We already know that at each step of the simulation, a certain number of people will leave the stock of susceptible people to be counted as infected. This quantity depends on four elements:
- The number of susceptible people in the population
- The number of infected people in the population
- The contact rate
- The rate of transmission
The number of contacts an infected person will have with a susceptible individual at each step of the simulation corresponds to the multiplication of three terms: Number of Susceptible x Number of Infected x Contact rate.
If we go back to our initial situation (100,000 Susceptible and 1 Infected), in order to arrive at 10 contacts between an infected person and susceptible others at each time step, we have to define a contact rate of 0.0001 since 100,000 x 1 x 0.0001 = 10.
Of course, this value does not account for the interactions among susceptible people and among infected people. The interactions within groups (susceptible, infected or recovered) or with recovered people are not part of this computation.
Besides, the number of susceptible people evolve with time, and so does the number of infected or recovered people. The number of interactions will thus naturally evolve during the epidemic. This is easy to grasp, because the less susceptible people, the less interactions there can be between infected and susceptible people (this is, by the way, one of the principles behind herd immunity, as you will see in question 8).

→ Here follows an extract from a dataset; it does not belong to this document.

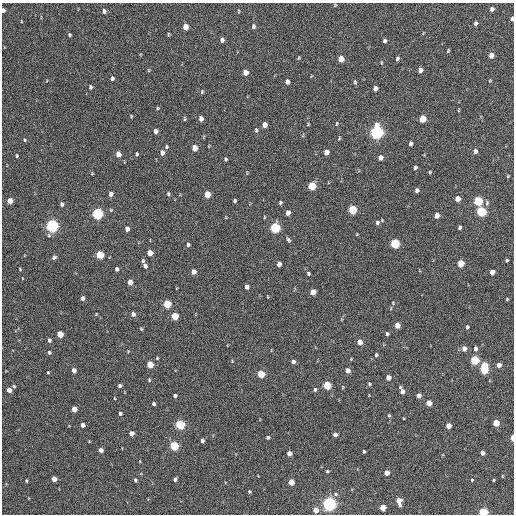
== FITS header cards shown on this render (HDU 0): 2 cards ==
NAXIS1  =                  512 / Axis length
NAXIS2  =                  512 / Axis length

If you have read our explanation carefully, another question might arise… Do you have it?
This computation is indeed updated “at each step of the simulation”. But what does the time of the simulation represent in our case?
This could (maybe) be the subject of another post ;)

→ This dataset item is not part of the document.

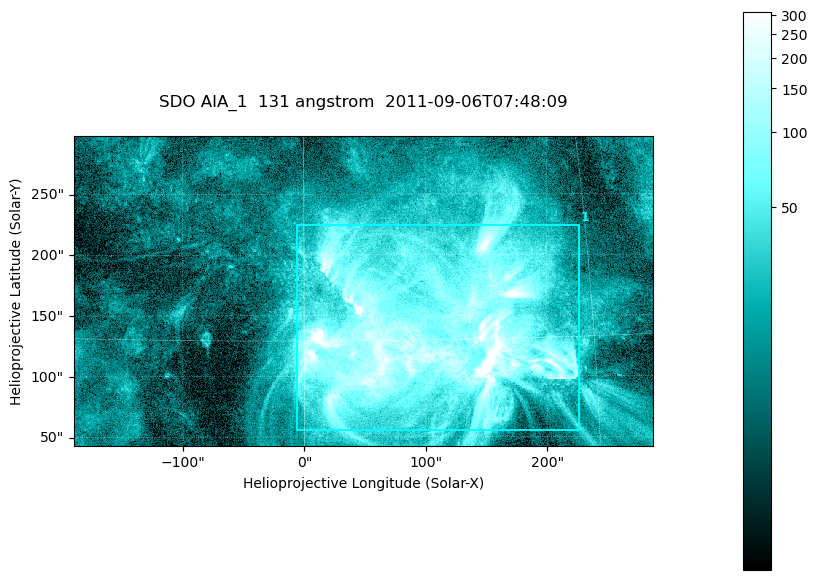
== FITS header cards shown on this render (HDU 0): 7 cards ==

In the meantime, if you want to know more about mathematical modelling of epidemics, we recommend you read this report written by one of the best research teams in the field.
It is as simple as that.
Reminder: the models developed on this website are for educational purposes only. They are a lot simpler than models built and deployed by other teams working on COVID-19. They are not substitutes for these reference models and cannot be used to make diagnoses or forecasts. Our goal instead is to raise awareness about this epidemic and its drivers.